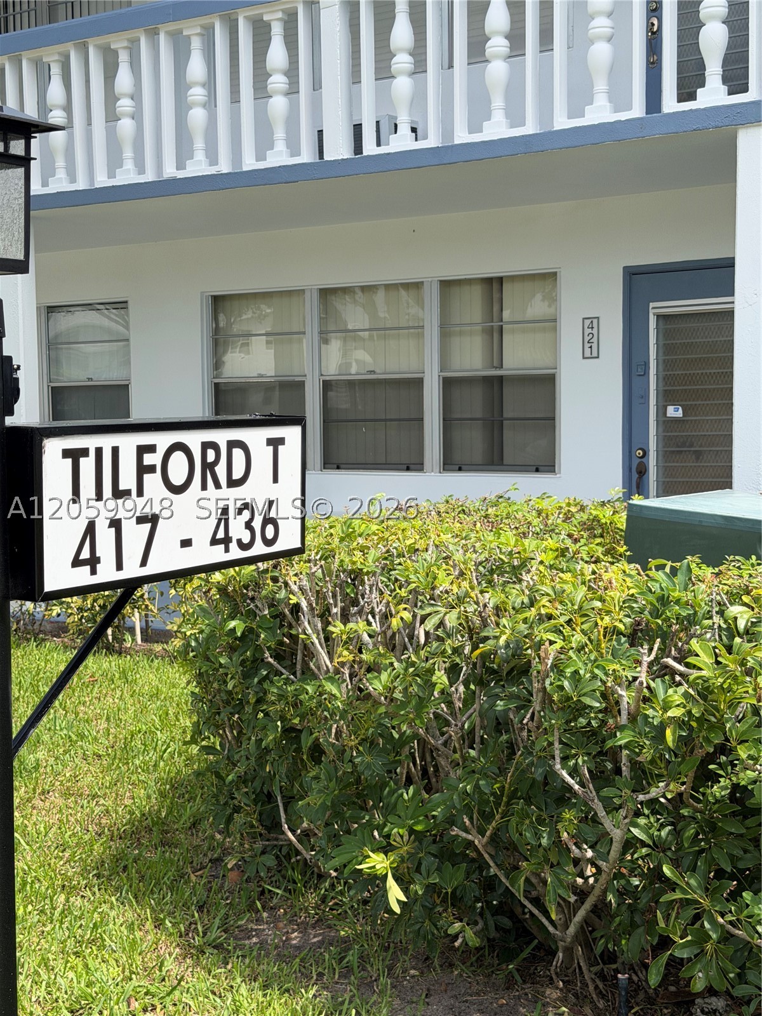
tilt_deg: -3.6
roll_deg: +1.3
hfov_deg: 30.3
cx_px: 381
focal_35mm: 48
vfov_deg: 39.7
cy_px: 508
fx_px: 1409
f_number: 1.78
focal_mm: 6.76
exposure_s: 1/2577
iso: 64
* * * * * * *
◆ TASK TO COMPLETE ◆
In the records above, return only the line that contains "hfov_deg: 30.3" and every line after it through the last, exactly as they appear.

◆ EXERCISE RESPONSE ◆
hfov_deg: 30.3
cx_px: 381
focal_35mm: 48
vfov_deg: 39.7
cy_px: 508
fx_px: 1409
f_number: 1.78
focal_mm: 6.76
exposure_s: 1/2577
iso: 64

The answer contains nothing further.